_Records for this task:_
═══

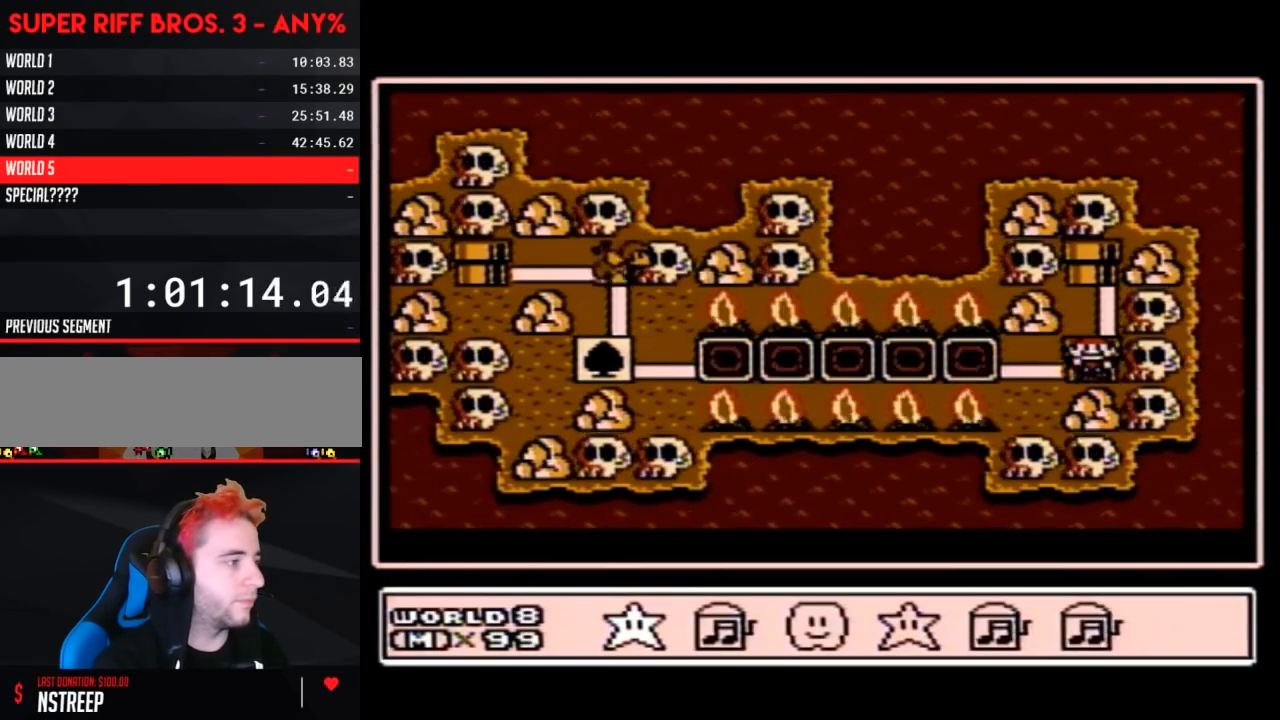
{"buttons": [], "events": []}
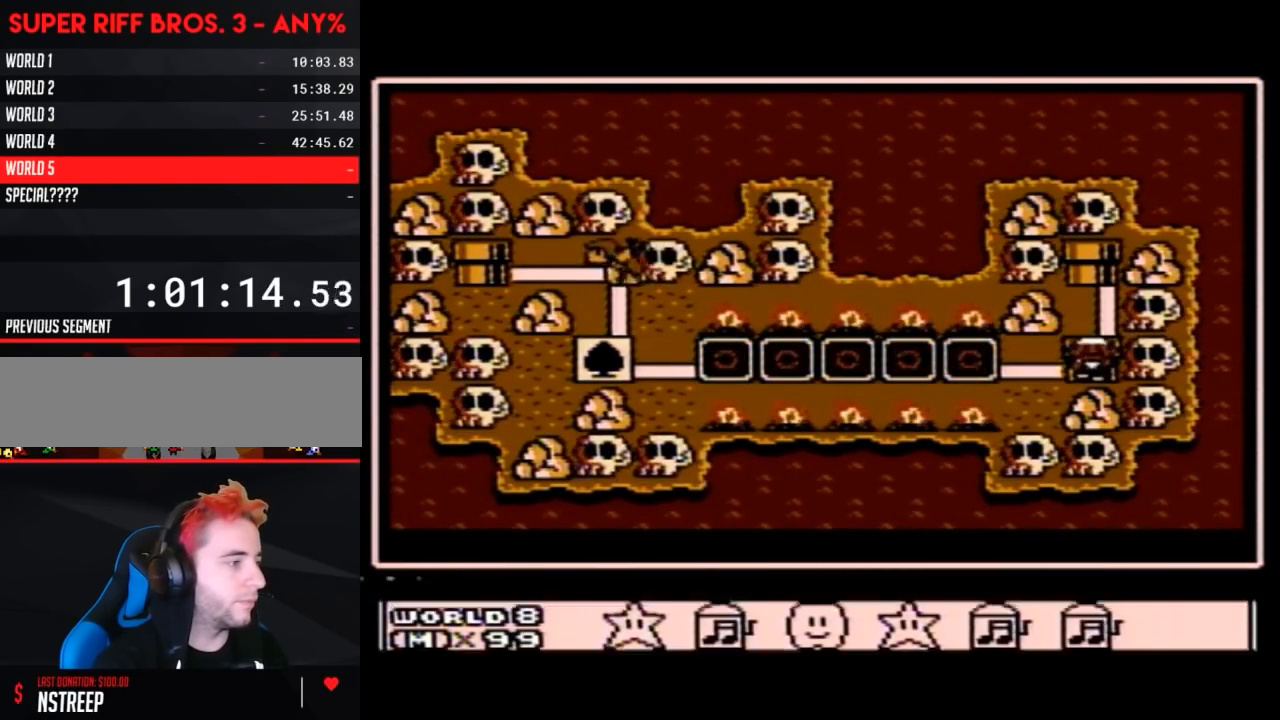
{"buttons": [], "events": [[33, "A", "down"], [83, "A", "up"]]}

═══

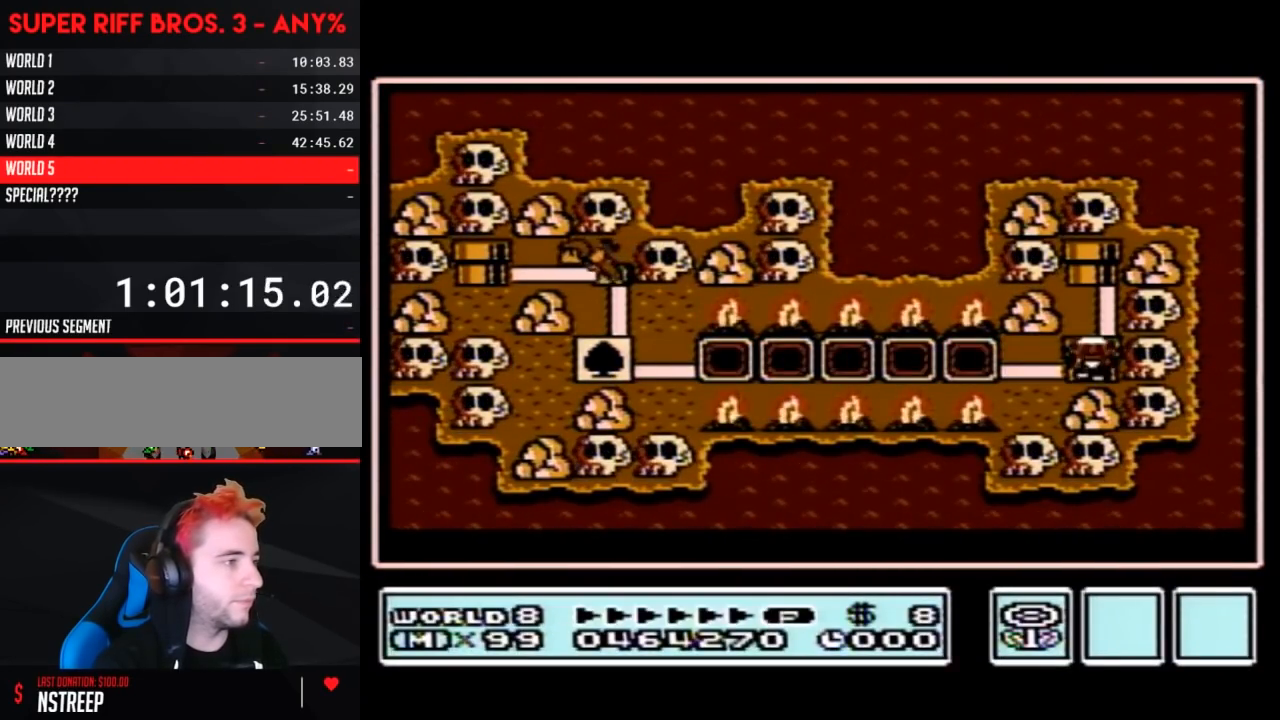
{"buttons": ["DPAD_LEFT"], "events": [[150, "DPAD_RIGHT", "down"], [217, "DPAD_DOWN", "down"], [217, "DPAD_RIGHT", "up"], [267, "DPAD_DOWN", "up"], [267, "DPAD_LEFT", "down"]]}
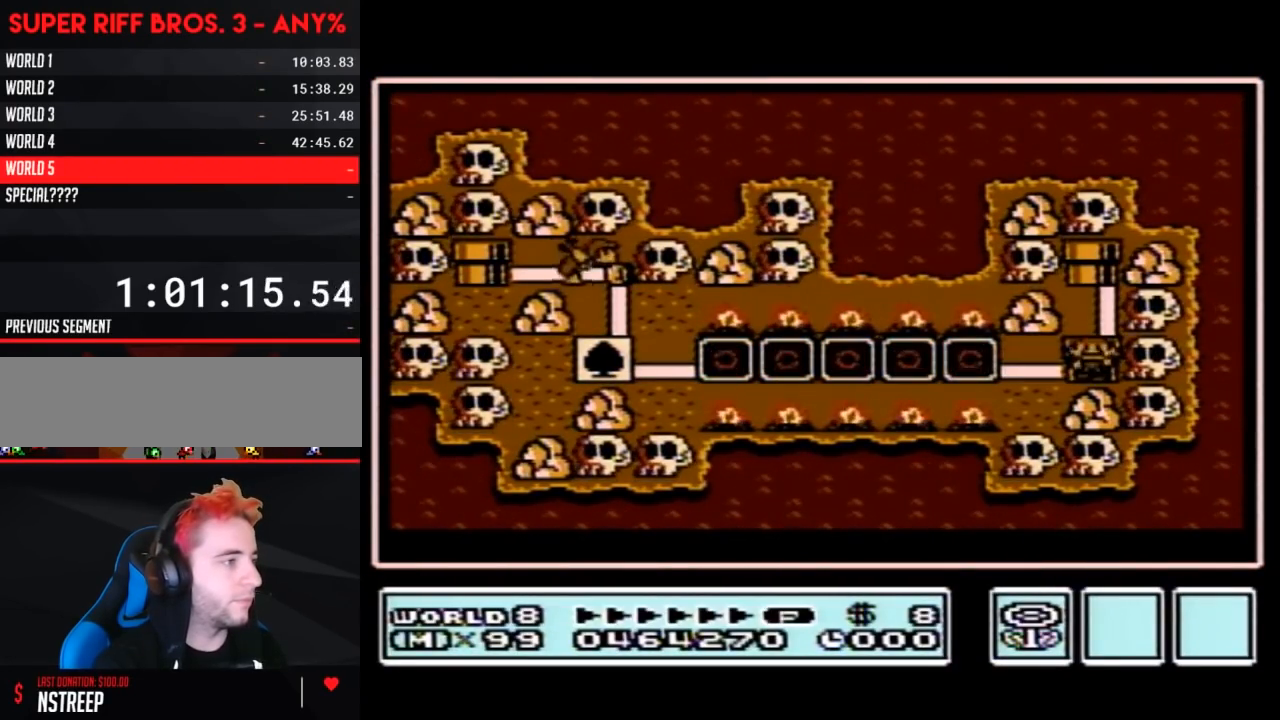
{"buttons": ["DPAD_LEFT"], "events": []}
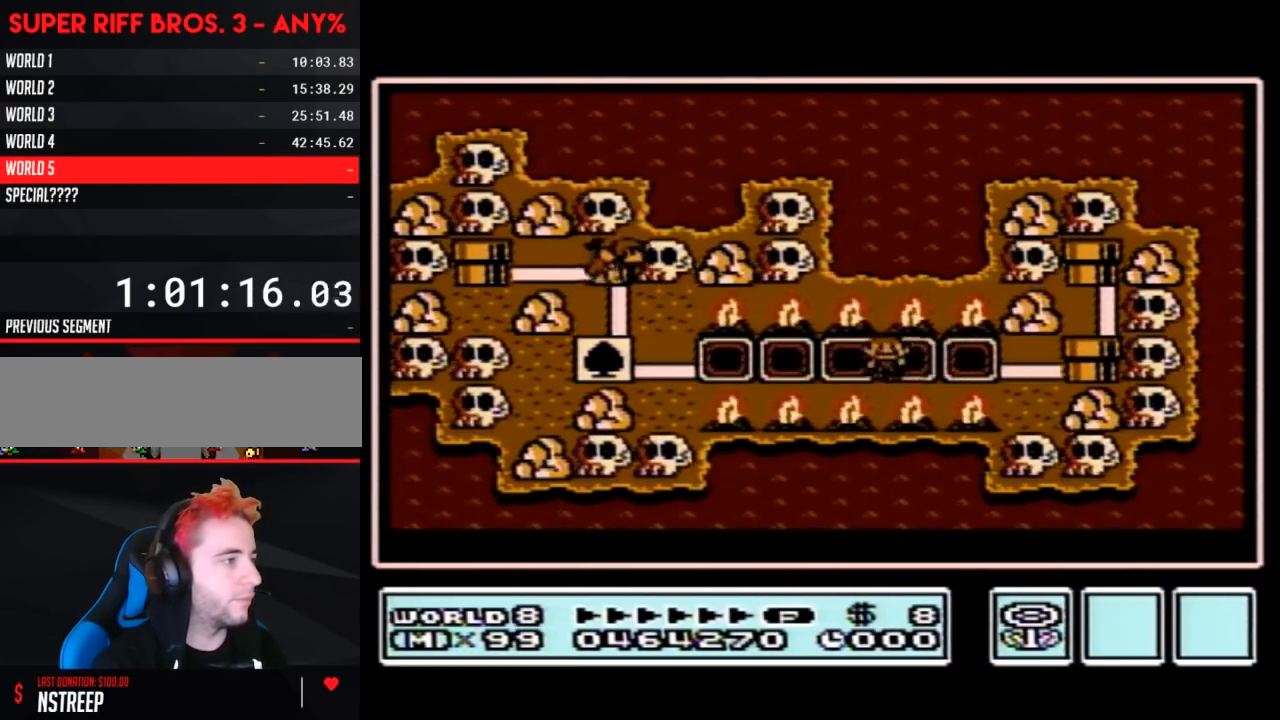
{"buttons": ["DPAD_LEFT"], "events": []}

═══

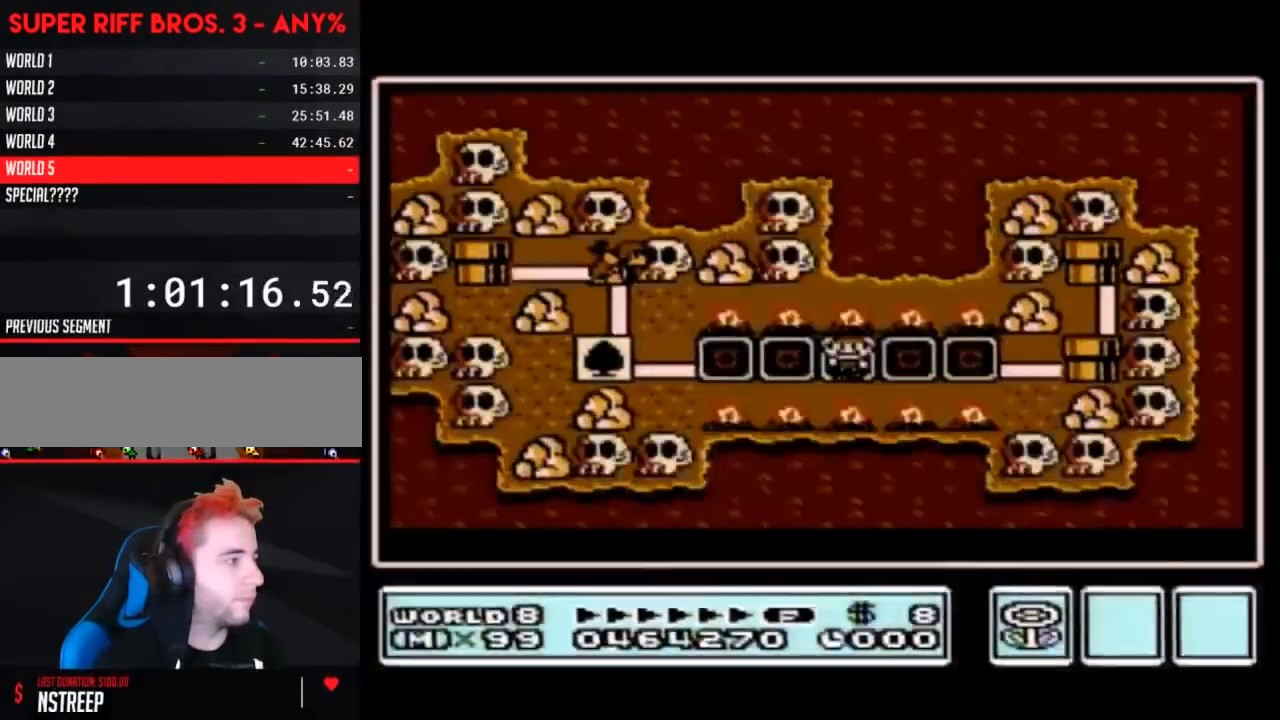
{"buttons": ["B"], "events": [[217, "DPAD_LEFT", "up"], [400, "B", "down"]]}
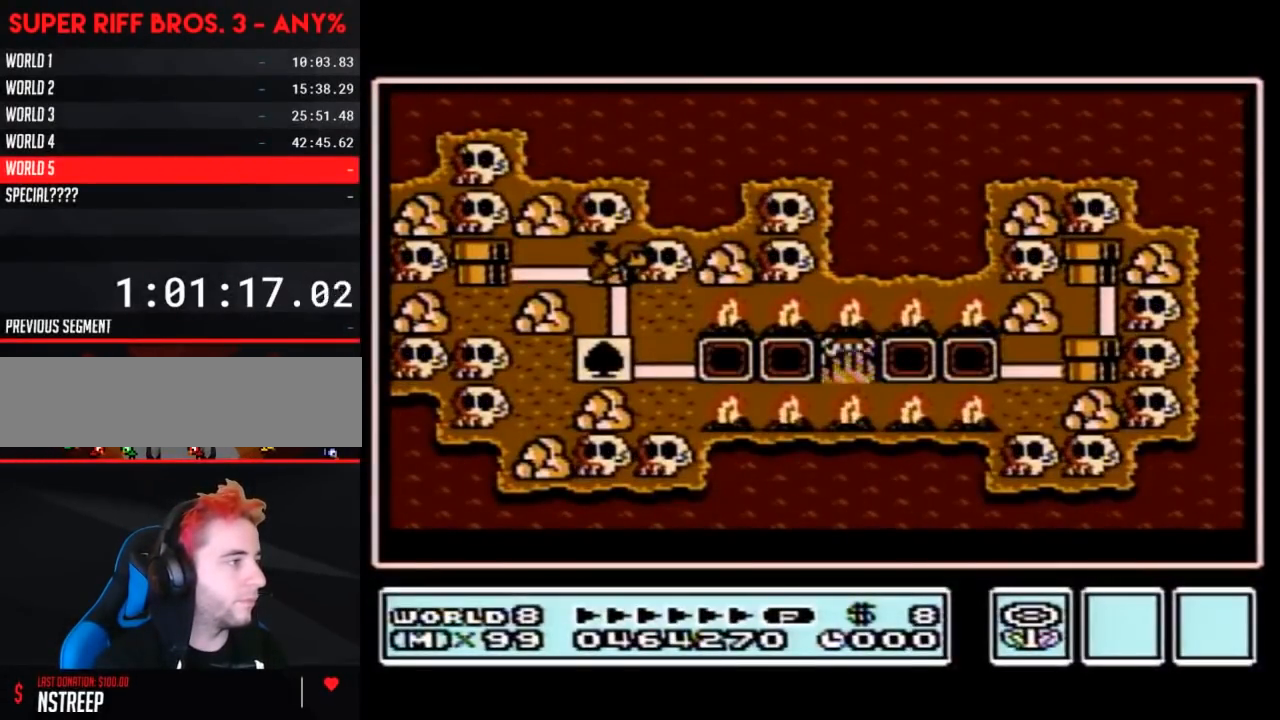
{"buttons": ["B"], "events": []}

═══

Using the listing above, show each line holding the string "down".

_Exercise response:_
{"buttons": [], "events": [[33, "A", "down"], [83, "A", "up"]]}
{"buttons": ["DPAD_LEFT"], "events": [[150, "DPAD_RIGHT", "down"], [217, "DPAD_DOWN", "down"], [217, "DPAD_RIGHT", "up"], [267, "DPAD_DOWN", "up"], [267, "DPAD_LEFT", "down"]]}
{"buttons": ["B"], "events": [[217, "DPAD_LEFT", "up"], [400, "B", "down"]]}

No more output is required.